К концу речи мистер Праудфут впал в священный экстаз. Он был на пике. Он избороздил историю Израиля в поисках примеров, показывающих, что Иегова милостив, но беспощаден к заблуждениям. Агага изрубили на куски… служители Ваала погибли все до единого… рощи вырублены, и вспаханы, и засеяны солью… Захваченные потоком слов слушатели не видели, как новоприбывший спокойно прошел к передним рядам… Боулдский пастор завершил ураган красноречия своей любимой притчей о Вараке, сыне Авиноама, поведав, как тот с десятью тысячами воинов из колен Неффалимова и Завулонова спустился с горы Фавор и напал на Сисару, военачальника хананейского, сметя его армию с лица земли. Со всей присущей ему скромностью уподобив себя пророчице Деворе, он взывал к Избранному народу, как она к Вараку, побуждая подняться и сокрушить хананеев без жалости и слов. «Так уничтожим колесницы и все ополчение мечом, ибо нынче Господь предал Сисару в наши руки, а после погоним остатки неверных до Харошеф-Гоима!»
— Бабке своей расскажи про Харошеф!
Священник только-только умолк, и в последовавшей тишине эти пять слов прозвучали с пугающей четкостью. К тому же богохульство было произнесено с безмерным презрением. Все испуганно воззрились на Марка Риддела, разыскиваемого войсками по всему краю. Он не таясь с высокомерным видом стоял у алтаря, и те, что оказались рядом, поспешно отшатнулись от него. Он не выглядел затравленным, и хотя его знали и уважали в Вудили, сейчас он казался внушающим ужас незнакомцем. Он был в той же одежде, в какой ходил в поля и на рынок, но теперь он ничуть не напоминал рубаху-парня из «Счастливой запруды». На поясе у него висел боевой меч.
Мистер Праудфут посмотрел на наглеца сверху вниз.
— Кто тут осмеливается презирать Слово Божье? — грозно спросил он.

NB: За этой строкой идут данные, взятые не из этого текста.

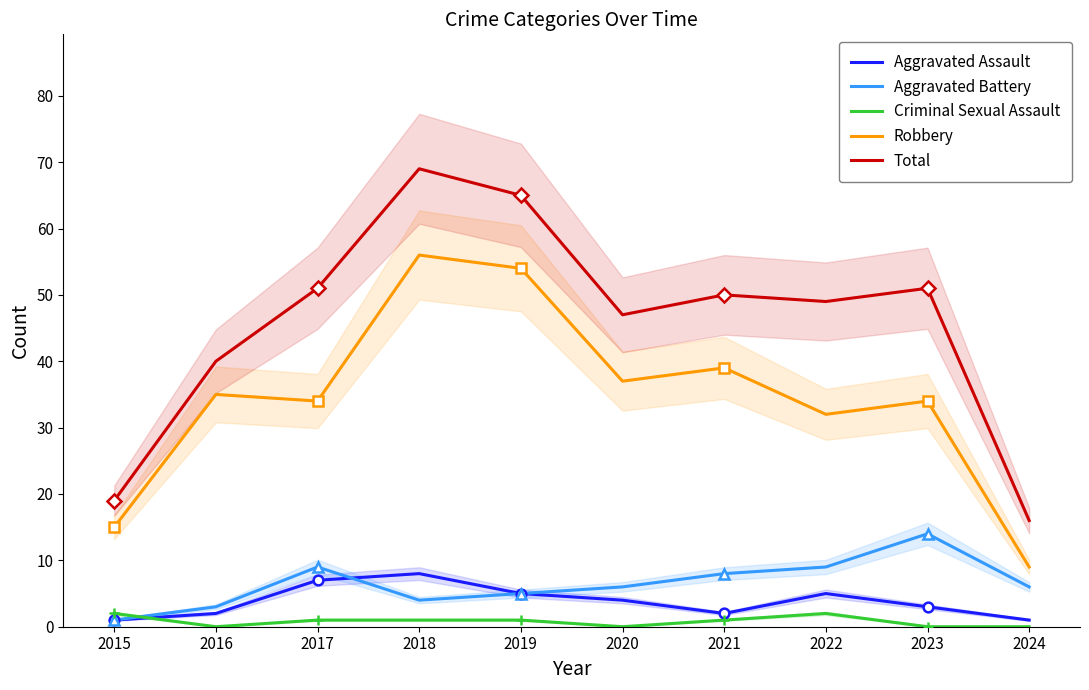

Which series changed the most between 2016 and 2019?

Total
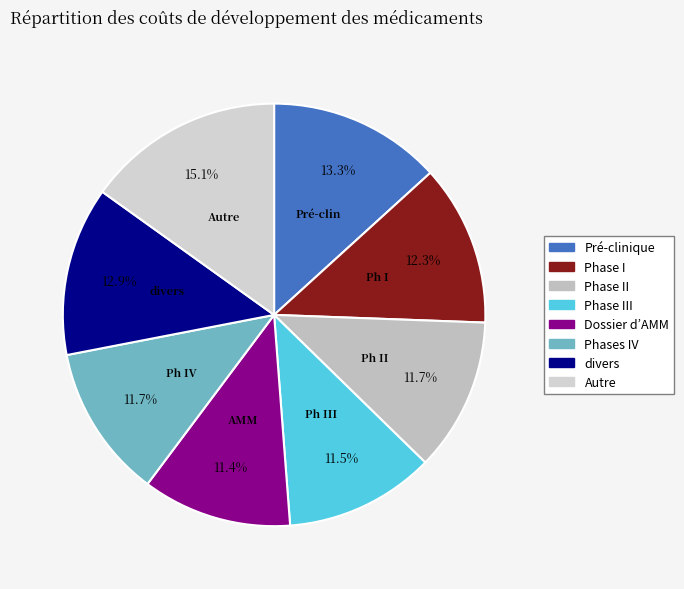

Count the number of slices in the pie.

8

— Не Слово Божье, а злыдней, извращающих его. — Марк кивнул через плечо. — Я всем в этом пасторате ведом. Ношу я имя апостольское, а что до фамилии, то зовите меня хоть Керром, хоть Ридделом.
Лицо сидящего Председателя запылало:
— Это же мятежник Марк Керр. Приказываю всем законопослушным христианам схватить его и отвести в темницу.
Но никто не шелохнулся. Смуглое и насмешливое лицо, жесткий и презрительный взгляд, подтянутое тело, наделенное силой, с которой не совладать согбенным трудом крестьянам, слава колдуна — все это и без острого меча внушало почтение и страх.
Мистер Мёрхед встал, приподняв полы талара.
— Что ж, тогда мы с братом покидаем сей приход. Пойдемте, мистер Эбенезер.
— Ну нет, други мои, — сказал Марк, — никуда вы не уйдете. Все останутся на своих местах, покуда я сам не отпущу. — Он говорил, позвякивая ключом от кирки. — Садитесь, мистер Мёрхед. И вы садитесь, досточтимый мистер Праудфут. Вы и так болтаете без умолку каждое воскресение, и все вам молчком внимают. Нынче за-ради разнообразия послушайте и вы.
Пасторы остались на местах, и надо отдать им должное, удержал их отнюдь не меч. Оба были людьми мужественными. Да и бесстыдный мятежник, стоящий перед ними и одним своим видом заставляющий цепенеть жителей Вудили, обладал неодолимой силой убеждения. Говорил он как человек, облеченный властью; выражался по-простому, однако голос его был бы голосом главенствующего, возвысь он его при солдатах, студентах или в суде. Оба священника, привыкшие к этим ноткам в устах церковного начальства, застыли.